2 May 2010
There seems to be a trend in the United States for nonprofit organizations (here called 501(c) 3's), increasingly to be taxpayer- funded- via Federal, State and local governments, or so at least it seems to me.
A recently well-publicized example is the ACORN organization, which once it became entangled in scandal, we learned was largely being funded by our tax dollars.
And recently I had occasion to read a smattering of financial statements from various U.S. nonprofits, and I was surprised to see how many are now being primarily funded by governmental grants, blurring the erstwhile distinction between governmental and charitable activity.
One is reminded to of Bill Clinton's so-called "Volunteer Corps", where government-funded employees were euphemistically dubbed "volunteers", depriving that word of its traditional connotation as referring to an unpaid worker.
3 May 2010
"We have come to accept that the first call on our money is taxation"
If people were to see the cost of services they use and would otherwise have to pay, the majority might well donate their taxes more happily!
6 May 2010
"If people were to see the cost of services they use and would otherwise have to pay, the majority might well donate their taxes more happily!"

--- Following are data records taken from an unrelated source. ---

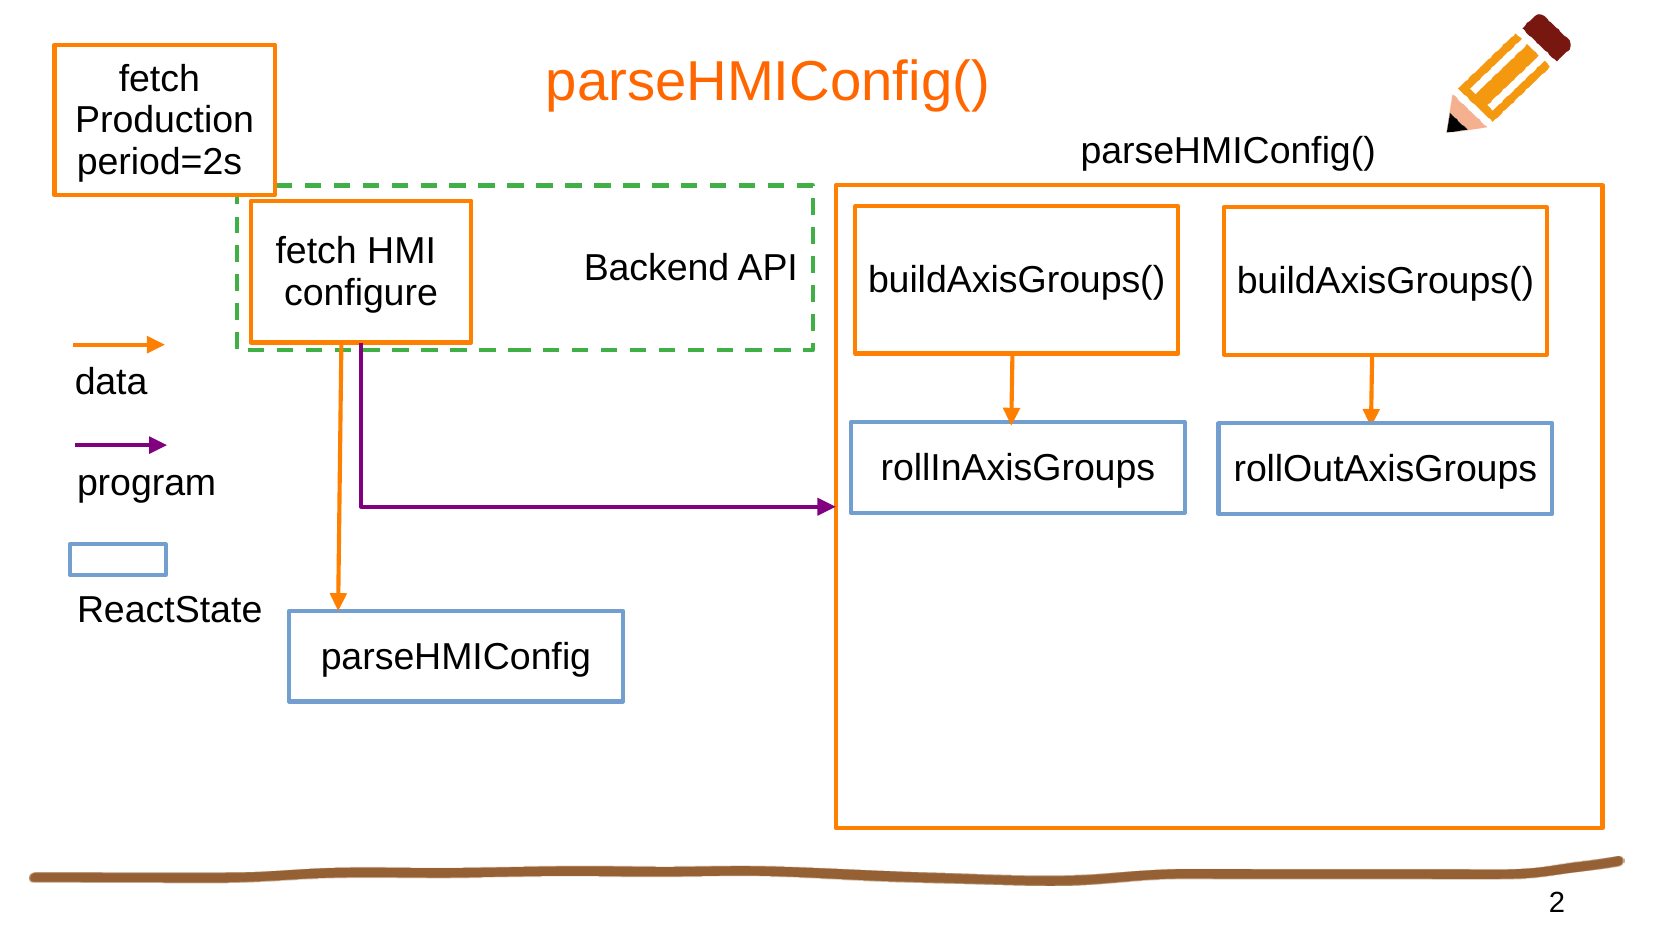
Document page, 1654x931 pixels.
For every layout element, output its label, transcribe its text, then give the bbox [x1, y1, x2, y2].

text_box fetch HMI configure [250, 200, 472, 343]
text_box data [60, 353, 163, 411]
text_box rollOutAxisGroups [1218, 423, 1553, 514]
text_box program [62, 453, 232, 511]
picture [1446, 14, 1571, 133]
text_box parseHMIConfig [289, 610, 623, 702]
text_box Backend API [236, 185, 813, 351]
title parseHMIConfig() [88, 29, 1447, 133]
text_box parseHMIConfig() [1065, 121, 1391, 179]
text_box fetch Production period=2s [54, 44, 275, 196]
picture [29, 856, 1625, 886]
text_box ReactState [62, 581, 278, 639]
text_box [69, 544, 166, 575]
text_box rollInAxisGroups [850, 422, 1185, 513]
text_box buildAxisGroups() [855, 206, 1179, 354]
text_box [835, 185, 1603, 828]
text_box buildAxisGroups() [1224, 207, 1547, 355]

I can't begin to imagine the sort of confusion which begat that statement. ...Would otherwise have to pay?! Who pays the cost, then? That man behind the tree? Are services somehow made less expensive because they are funded involuntarily via taxation and administered by an army of bureacrats?
"There seems to be a trend in the United States for nonprofit organizations (here called 501(c) 3's), increasingly to be taxpayer- funded- via Federal, State and local governments, or so at least it seems to me. "
Oh, we've had that sort of thing going on over here for some time: a couple of years ago the Charities Commision published a survey showing that over half of all charities with incomes over half a million pounds per annum are engaged in delivering public services --- with a third of these getting very significant portions of their income from government (if memory serves). For some of the very big charities, the figures were even worse --- I believe Oxfam receives something like a third of its income from the British government, and Barnardos something like three quarters. And who wants our provably corrupt government using tax revenue to fund (and thus influence) charities which still masquerade as being private?
7 May 2010
Paul, if only we had an edit function. I realised my poor wording the second I had posted.
What I had intended to say was this: since everybody complains about their taxes, should everybody (not just your typical Spectator reader) receive an invoice for those services as they used them, it might help remind people that they live in a material word where services and objects like traffic lights cost a lot of money, they also don't appear "behind the tree".
Are services somehow made less expensive because they are funded involuntarily via taxation and administered by an army of bureacrats?
Us disgusting collectivised Brits seem to pay half as much as the Americans. I'm not sure how you explain that (other than all those yachts in Miami and the fact we're all dying of cancer). I guess private sector also have costs too, like marketing, administration, bureaucracy, wages, materials, equipment, profit, regulation?
7 May 2010
Did it again - we spend on average half as much on healthcare per person.
11 Jan 2012
Mr. Dalrymple quotes of the political recoment at the time: "He permitted cheap credit, thus encouraging the asset inflation..."
I am struck by this comment - in America, interest rates and therefore the availability of credit are controlled by the Federal Reserve, an organization very specifically beyond the controll of political candidates. In America, it would be at least marginally unfair to accuse any politician to an elected office of "allowing" (or disallowing) access to credit.
Are things different in England? Do you not have an independant central bank? What exactly is meant by an elected official "allowing cheap credit?"